Rewrite the text of all the records below, swapping every "kartice" for "cards" and keeping everything else the same. Leave the pictures out.

··· DATA

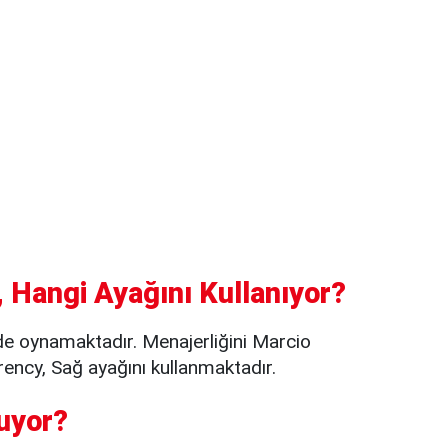
 Hangi Ayağını Kullanıyor?
de oynamaktadır. Menajerliğini Marcio
ency, Sağ ayağını kullanmaktadır.
uyor?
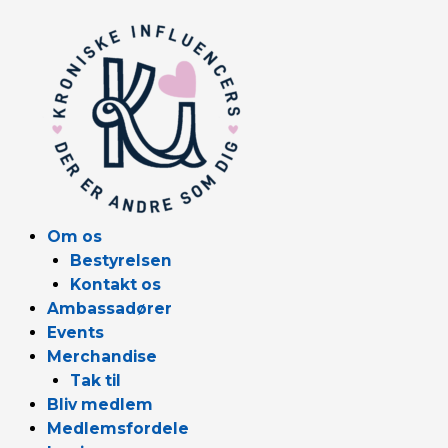
Gå
til
indholdet
Om os
Bestyrelsen
Kontakt os
Ambassadører
Events
Merchandise
Tak til
Bliv medlem
Medlemsfordele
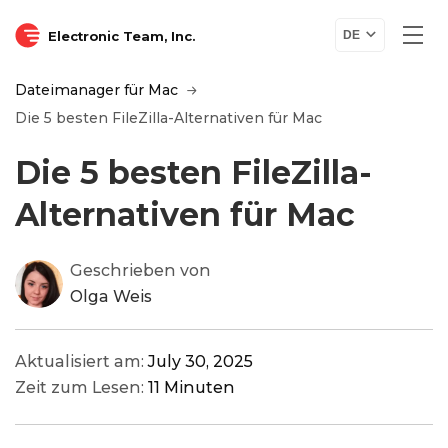
Electronic Team, Inc.
DE
Dateimanager für Mac
Die 5 besten FileZilla-Alternativen für Mac
Die 5 besten FileZilla-
Alternativen für Mac
Geschrieben von
Olga Weis
Aktualisiert am:
July 30, 2025
Zeit zum Lesen:
11 Minuten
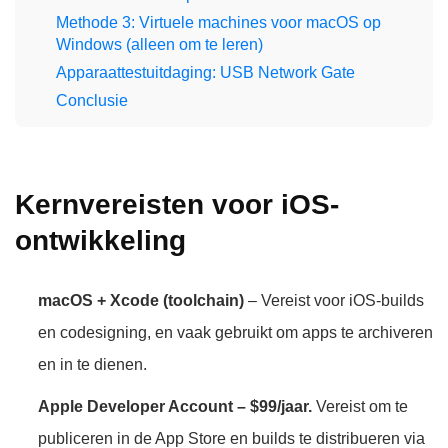
Methode 3: Virtuele machines voor macOS op
Windows (alleen om te leren)
Apparaattestuitdaging: USB Network Gate
Conclusie
Kernvereisten voor iOS-
ontwikkeling
macOS + Xcode (toolchain)
– Vereist voor iOS-builds
en codesigning, en vaak gebruikt om apps te archiveren
en in te dienen.
Apple Developer Account – $99/jaar.
Vereist om te
publiceren in de App Store en builds te distribueren via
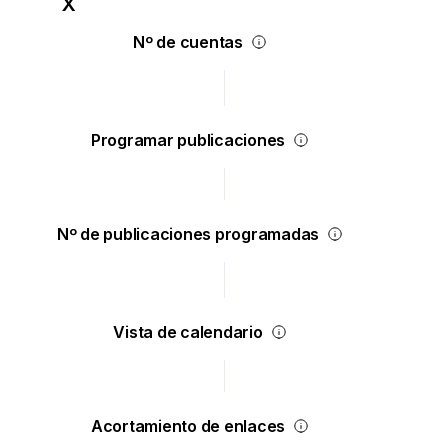
Nº de cuentas
Programar publicaciones
Nº de publicaciones programadas
Vista de calendario
Acortamiento de enlaces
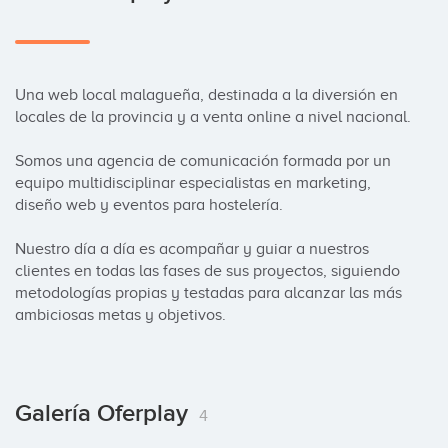
Una web local malagueña, destinada a la diversión en 
locales de la provincia y a venta online a nivel nacional.

Somos una agencia de comunicación formada por un 
equipo multidisciplinar especialistas en marketing, 
diseño web y eventos para hostelería. 

Nuestro día a día es acompañar y guiar a nuestros 
clientes en todas las fases de sus proyectos, siguiendo 
metodologías propias y testadas para alcanzar las más 
ambiciosas metas y objetivos.
Galería Oferplay
4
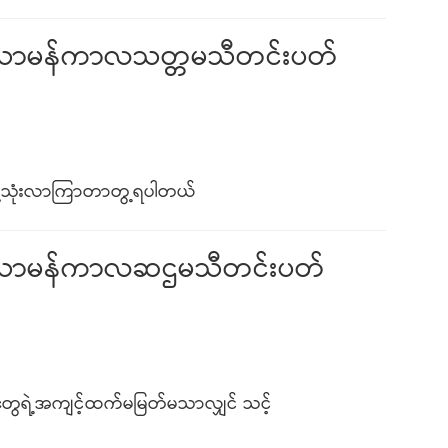
း) သာမန်ကာလသတ္တမသီတင်းပတ်
ဖို့သုံးလာကြာတာတွ့ရပါတယ်
ေး) သာမန်ကာလဆဌမသီတင်းပတ်
ွေရဲ့အကျင့်ထက်မမြတ်မသာလျှင် သင့်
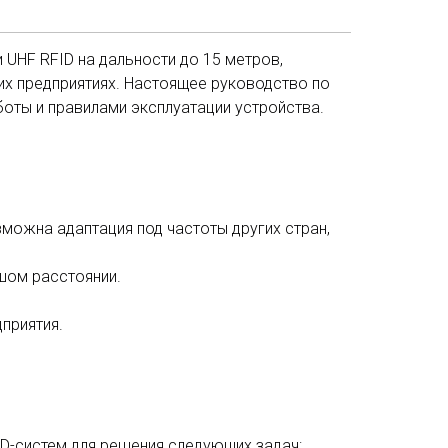
UHF RFID на дальности до 15 метров,
их предприятиях. Настоящее руководство по
боты и правилами эксплуатации устройства.
зможна адаптация под частоты других стран,
шом расстоянии.
приятия.
ID-систем для решения следующих задач:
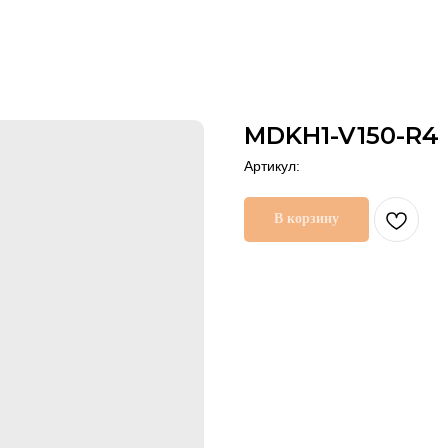
MDKH1-V150-R4
Артикул:
В корзину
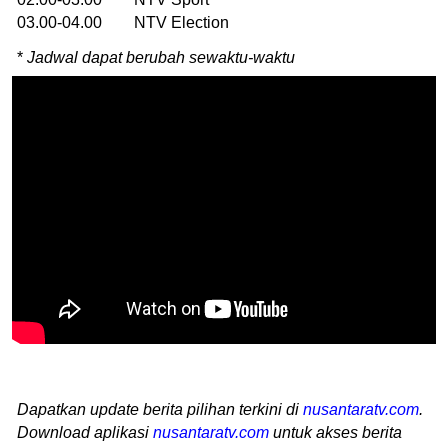
03.00-04.00 NTV Election
*
Jadwal dapat berubah sewaktu-waktu
Dapatkan update berita pilihan terkini di
nusantaratv.com
.
Download aplikasi
nusantaratv.com
untuk akses berita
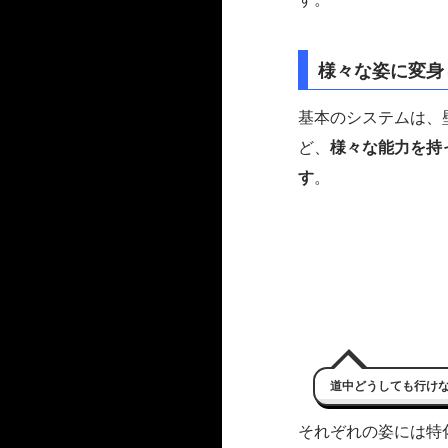
様々な姿に変身
基本のシステムは、
ど、
様々な能力を持
す
。
道中どうしても行け
それぞれの姿には特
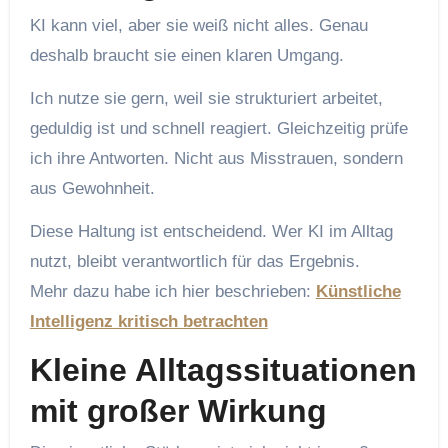
KI kann viel, aber sie weiß nicht alles. Genau
deshalb braucht sie einen klaren Umgang.
Ich nutze sie gern, weil sie strukturiert arbeitet,
geduldig ist und schnell reagiert. Gleichzeitig prüfe
ich ihre Antworten. Nicht aus Misstrauen, sondern
aus Gewohnheit.
Diese Haltung ist entscheidend. Wer KI im Alltag
nutzt, bleibt verantwortlich für das Ergebnis.
Mehr dazu habe ich hier beschrieben:
Künstliche
Intelligenz kritisch betrachten
Kleine Alltagssituationen
mit großer Wirkung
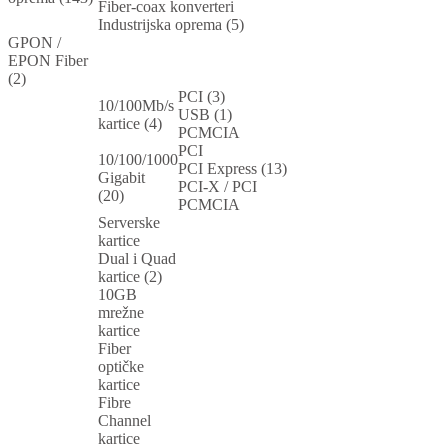
Fiber-coax konverteri
Industrijska oprema (5)
GPON /
EPON Fiber
(2)
PCI (3)
10/100Mb/s
USB (1)
kartice (4)
PCMCIA
PCI
10/100/1000
PCI Express (13)
Gigabit
PCI-X / PCI
(20)
PCMCIA
Serverske
kartice
Dual i Quad
kartice (2)
10GB
mrežne
kartice
Fiber
optičke
kartice
Fibre
Channel
kartice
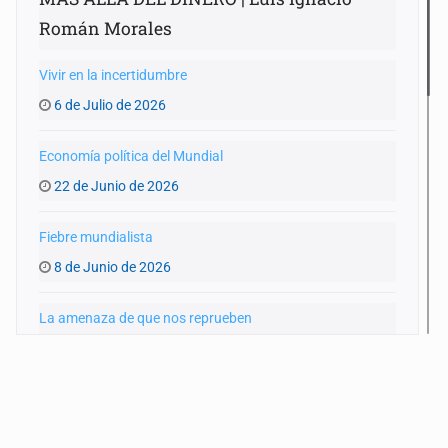
Román Morales
Vivir en la incertidumbre
6 de Julio de 2026
Economía política del Mundial
22 de Junio de 2026
Fiebre mundialista
8 de Junio de 2026
La amenaza de que nos reprueben
25 de Mayo de 2026
Entre Trump y la alcaldesa de Madrid
11 de Mayo de 2026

······

- **RESULT OF THIS EXERCISE**
 Hangi Ayağını Kullanıyor?
de oynamaktadır. Menajerliğini Marcio
ency, Sağ ayağını kullanmaktadır.
uyor?
Gå
til
indholdet
Om os
Bestyrelsen
Kontakt os
Ambassadører
Events
Merchandise
Tak til
Bliv medlem
Medlemsfordele
Electronic Team, Inc.
DE
Dateimanager für Mac
Die 5 besten FileZilla-Alternativen für Mac
Die 5 besten FileZilla-
Alternativen für Mac
Geschrieben von
Olga Weis
Aktualisiert am:
July 30, 2025
Zeit zum Lesen:
11 Minuten
Methode 3: Virtuele machines voor macOS op
Windows (alleen om te leren)
Apparaattestuitdaging: USB Network Gate
Conclusie
Kernvereisten voor iOS-
ontwikkeling
macOS + Xcode (toolchain)
– Vereist voor iOS-builds
en codesigning, en vaak gebruikt om apps te archiveren
en in te dienen.
Apple Developer Account – $99/jaar.
Vereist om te
publiceren in de App Store en builds te distribueren via
Nº de cuentas
Programar publicaciones
Nº de publicaciones programadas
Vista de calendario
Acortamiento de enlaces
Una web local malagueña, destinada a la diversión en 
locales de la provincia y a venta online a nivel nacional.

Somos una agencia de comunicación formada por un 
equipo multidisciplinar especialistas en marketing, 
diseño web y eventos para hostelería. 

Nuestro día a día es acompañar y guiar a nuestros 
clientes en todas las fases de sus proyectos, siguiendo 
metodologías propias y testadas para alcanzar las más 
ambiciosas metas y objetivos.
Galería Oferplay
4
း) သာမန်ကာလသတ္တမသီတင်းပတ်
ဖို့သုံးလာကြာတာတွ့ရပါတယ်
ေး) သာမန်ကာလဆဌမသီတင်းပတ်
ွေရဲ့အကျင့်ထက်မမြတ်မသာလျှင် သင့်
UHF RFID на дальности до 15 метров,
их предприятиях. Настоящее руководство по
боты и правилами эксплуатации устройства.
зможна адаптация под частоты других стран,
шом расстоянии.
приятия.
ID-систем для решения следующих задач:
MDKH1-V150-R4
Артикул:
В корзину
03.00-04.00 NTV Election
*
Jadwal dapat berubah sewaktu-waktu
Dapatkan update berita pilihan terkini di
nusantaratv.com
.
Download aplikasi
nusantaratv.com
untuk akses berita
様々な姿に変身
基本のシステムは、
ど、
様々な能力を持
す
。
道中どうしても行け
それぞれの姿には特
KI kann viel, aber sie weiß nicht alles. Genau
deshalb braucht sie einen klaren Umgang.
Ich nutze sie gern, weil sie strukturiert arbeitet,
geduldig ist und schnell reagiert. Gleichzeitig prüfe
ich ihre Antworten. Nicht aus Misstrauen, sondern
aus Gewohnheit.
Diese Haltung ist entscheidend. Wer KI im Alltag
nutzt, bleibt verantwortlich für das Ergebnis.
Mehr dazu habe ich hier beschrieben:
Künstliche
Intelligenz kritisch betrachten
Kleine Alltagssituationen
mit großer Wirkung
Fiber-coax konverteri
Industrijska oprema (5)
GPON /
EPON Fiber
(2)
PCI (3)
10/100Mb/s
USB (1)
cards (4)
PCMCIA
PCI
10/100/1000
PCI Express (13)
Gigabit
PCI-X / PCI
(20)
PCMCIA
Serverske
cards
Dual i Quad
cards (2)
10GB
mrežne
cards
Fiber
optičke
cards
Fibre
Channel
cards
Román Morales
Vivir en la incertidumbre
6 de Julio de 2026
Economía política del Mundial
22 de Junio de 2026
Fiebre mundialista
8 de Junio de 2026
La amenaza de que nos reprueben
25 de Mayo de 2026
Entre Trump y la alcaldesa de Madrid
11 de Mayo de 2026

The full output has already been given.